Heck, even if you can't remain in the marriage and choose divorce, you should STILL forgive. Unforgiveness is unhealthy and stressful. Let go of it and forgive.


----------



## disbelief (Oct 31, 2010)

Unforgiveness is definitely unhealthy however I think if on d day you turn around and say I forgive you it is like saying sorry when u don't mean it. Some reflection time is needed the DS needs to have some time to sorry but suffer as well. If somebody sucker punches you in the face do you immediate forgive them?
_Posted via Mobile Device_


----------



## bluesky (Jan 29, 2011)

I agree that forgiving too quickly is not good.
The cheater needs to prove themselves worthy.


----------



## paramore (Jan 11, 2011)

i agree with the last two posts:smthumbup: it really depends on the person really, I wish you the best of luck darlin. There are so many emotions and so many things that come into play. I really hope you can work it out, my situation is good today, but tomorrow, who knows he and I are going day by day, really that's all you can do dear.


----------



## Bigwayneo (Jan 22, 2011)

paramore said:


> i agree with the last two posts:smthumbup: it really depends on the person really, I wish you the best of luck darlin. There are so many emotions and so many things that come into play. I really hope you can work it out, my situation is good today, but tomorrow, who knows he and I are going day by day, really that's all you can do dear.


Thank you for the luck! I am in the same boat right now. Today was pretty good. I only had one trigger and I managed to think about something else right away.:smthumbup: It felt good, but I do know this is not, and will not be the norm for being this soon. I knew I would not be giving forgiveness at least in the next month or so, but I figured it would be a good question to know the answer to when I feel the time has come, and to any other new posters to the forums.


----------



## ladyybyrd (Jan 4, 2011)

There is really no timeline for forgiveness in my opinion.

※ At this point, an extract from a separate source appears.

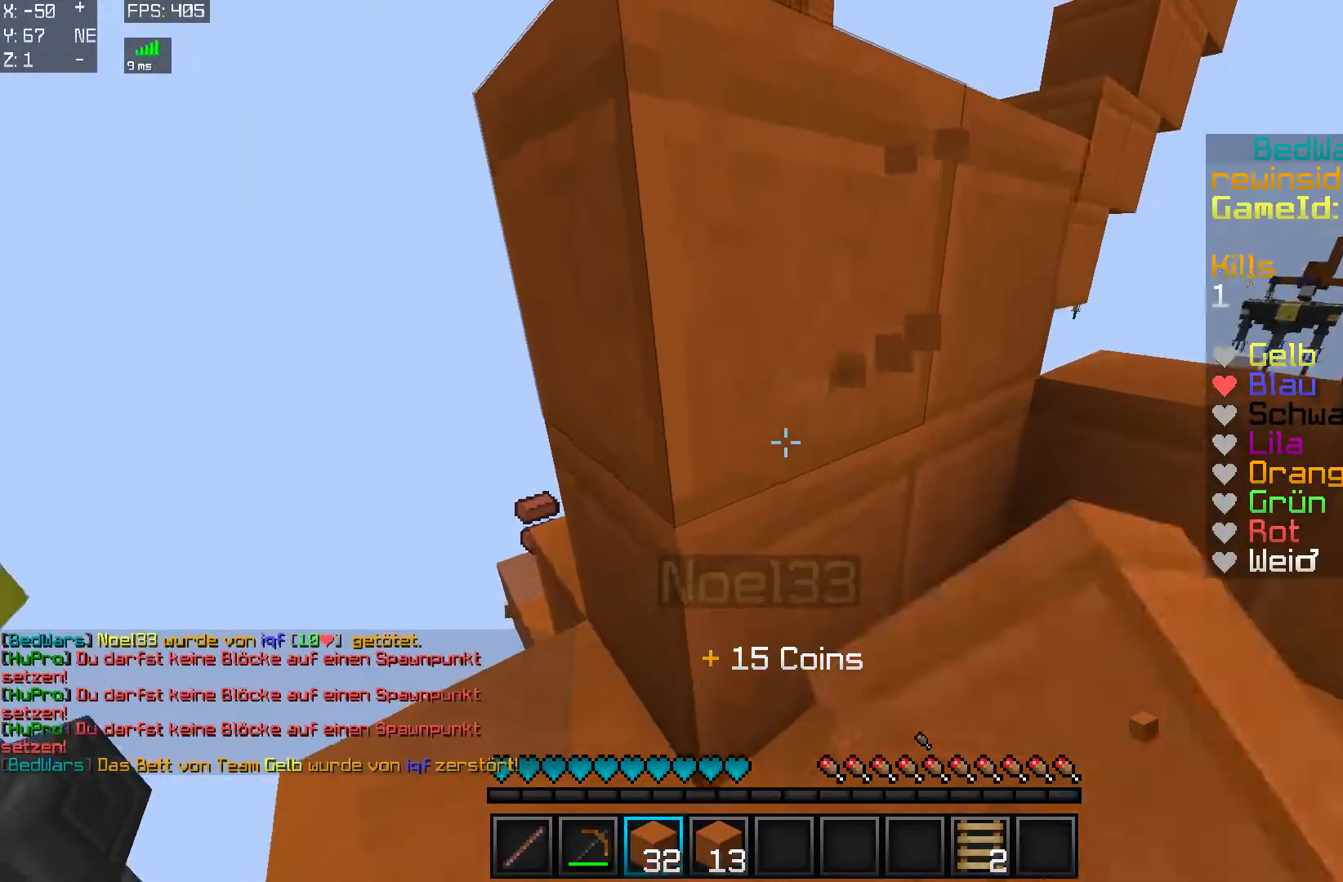
{"keys": [], "mouse": ["left"], "events": [[50, "d", "up"], [50, "w", "up"]]}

You forgive when you are ready to forgive.


----------



## disbelief (Oct 31, 2010)

Forgiveness is complicated I think because of the roller coaster. A great subject for a sticky thread. Something I watched or read by a therapist said sometimes if you do forgive the person it clears your mind of it allowing you to move on ......................sometimes he said this changes the offending parties point of view and they may of course sometimes may not then come closer to reconciliation.

This is no cookie cutter solution.
_Posted via Mobile Device_


----------



## 8yearscheating (Oct 14, 2010)

BigWaneo - I posted this on disbeliefs thread. There is also a comment there aboutthe positive compliments you can give. A great Love Bank builder.

"Keep in mind what I said about postive compliments. They go a LONG way. Also, if you voice any doubts, her radar goes up that says your not really into into R. I saw your comments on the Forgiveness thread. Personally, I made it a special point to my wife that I was commited to moving forward and forgiving her so we could start to build trust. As we discussed, that included the caveat that there much work to do and it didn't mean we could forget - only forgive."


----------



## Bigwayneo (Jan 22, 2011)

I am assuming R is for Reconcile? I have not forgiven her yet, but I have been doing my best not to bring the A up any more. Once in a while I ask her a question about it as nice as I can and that is even getting less and less frequent.


----------



## remmons (Dec 20, 2010)

There is no timeline for forgiveness. You will be ready for it when you decide. I am feeling the same, unsure if I can forgive my wife or not, but I have started taking the steps towards forgiveness.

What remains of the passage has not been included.